The heavies from the big schools were a painfully superior lot. Luckily, we had only 10 days to put up with them.
In later years many were rich and famous, but for those who shared their barracks in 1961 they were still creeps.
There were whispers of a possible war looming in Vietnam and with that in mind we were taught to strip and assemble Bren guns. When war did come, only the Viet Cong used Bren guns, so perhaps we had been pencilled in to join them.
As I always had bits left over when I’d re-assembled my Bren, I earned a pleasant afternoon with the awkward squad supervised by an NCO who told us a stream of filthy stories which were great icebreakers back at school.
Sunday brought the compulsory church parade and for many of those youths it was their first appearance in a church. Maybe there were atheists among us and perhaps they were assigned to spud peeling but I suspect they would have preferred going through a sermon instead.
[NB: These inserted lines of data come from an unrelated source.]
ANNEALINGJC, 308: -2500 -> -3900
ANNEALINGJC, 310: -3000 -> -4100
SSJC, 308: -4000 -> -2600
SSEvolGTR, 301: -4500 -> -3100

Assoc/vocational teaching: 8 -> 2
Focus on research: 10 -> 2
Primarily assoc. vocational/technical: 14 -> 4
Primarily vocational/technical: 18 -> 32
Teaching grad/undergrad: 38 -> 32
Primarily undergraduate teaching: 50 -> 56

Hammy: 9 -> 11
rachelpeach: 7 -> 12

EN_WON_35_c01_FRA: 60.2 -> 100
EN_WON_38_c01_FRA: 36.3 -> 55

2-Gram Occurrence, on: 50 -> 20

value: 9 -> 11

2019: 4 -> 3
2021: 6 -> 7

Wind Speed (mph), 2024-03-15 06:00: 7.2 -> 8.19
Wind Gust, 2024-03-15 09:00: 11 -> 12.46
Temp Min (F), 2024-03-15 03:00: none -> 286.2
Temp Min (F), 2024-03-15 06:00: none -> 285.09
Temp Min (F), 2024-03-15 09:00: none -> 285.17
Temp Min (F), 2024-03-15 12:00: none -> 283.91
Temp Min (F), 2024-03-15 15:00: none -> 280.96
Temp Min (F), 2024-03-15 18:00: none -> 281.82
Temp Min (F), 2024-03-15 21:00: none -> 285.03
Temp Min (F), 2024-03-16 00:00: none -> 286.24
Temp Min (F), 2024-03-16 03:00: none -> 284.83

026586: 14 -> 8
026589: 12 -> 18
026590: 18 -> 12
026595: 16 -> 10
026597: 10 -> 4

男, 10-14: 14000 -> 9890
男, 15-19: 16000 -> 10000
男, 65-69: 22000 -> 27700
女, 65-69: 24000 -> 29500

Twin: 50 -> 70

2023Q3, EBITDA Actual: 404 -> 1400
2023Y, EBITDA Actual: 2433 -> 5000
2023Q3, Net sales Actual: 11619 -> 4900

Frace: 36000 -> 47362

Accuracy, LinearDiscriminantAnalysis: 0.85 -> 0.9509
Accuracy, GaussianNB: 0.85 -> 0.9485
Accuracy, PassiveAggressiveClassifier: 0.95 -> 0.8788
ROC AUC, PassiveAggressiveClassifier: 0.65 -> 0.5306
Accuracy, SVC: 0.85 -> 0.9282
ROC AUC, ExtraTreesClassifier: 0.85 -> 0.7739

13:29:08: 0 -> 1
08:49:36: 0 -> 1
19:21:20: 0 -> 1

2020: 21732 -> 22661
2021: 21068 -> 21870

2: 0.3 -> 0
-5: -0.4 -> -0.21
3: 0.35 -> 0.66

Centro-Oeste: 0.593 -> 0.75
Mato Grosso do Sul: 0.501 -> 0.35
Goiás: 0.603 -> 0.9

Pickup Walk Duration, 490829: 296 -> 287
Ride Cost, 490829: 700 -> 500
The order, "RCs and Jews, fall out," led to the rest marching off to the Anglican church hut and left me among a motley crew of "left footers" being organised into a squad.
In charge was an ancient Regular Force corporal, no doubt almost ashamed to find that his dreams of military glory had been reduced to shepherding a bunch of school children to church.
But he passed the buck by calling on one of the cadets, a fair-haired, angel-faced lad, to take over.
"And a little child shall lead them," intoned the corporal and I laughed out loud.
"Stop laughing, that man!" the corporal barked.
To be called "that man" as a 15-year-old gave me a warm glow and a lingering respect for the NCO.
The "little child" gag had biblical echoes and I later looked it up. As you probably know it’s from Isaiah 11:6: "The wolf also shall dwell with the lamb/The leopard shall lie down with the young goat/The calf and the young lion and the fatling together/And a little child shall lead them."

I had to look up "fatling" as well — "An animal fattened for slaughter".
The army wasn't all work. One night we were sent to the camp cinema to see a film.
It was a western called Flaming Star in which Elvis Presley played a mixed-race young man seemingly torn between his American Indian and white settler roots. At least it was a night out and began my life-long lack of interest in Elvis Presley.
Back to Ginger, You're Barmy. For a 15-year-old eager for titillation it offered nothing more salacious than a hand up a girl's blouse, but, at that age, it was probably enough to be going on with.
Ginger, You're Barmy wasn't David Lodge's only book, of course, and his later works are lauded as milestones in the genre of comic writing. One local critic saw Ginger, You're Barmy as a serious novel, citing the suicide of one of the characters, but I think I could see the underlying humour, especially given my recent army experience.
Five years later, being lucky enough to be called up for National Service, I went through it all again, this time with absurdity writ much larger. It was Ginger, You're Barmy only barmier.
— Jim Sullivan is a Patearoa writer.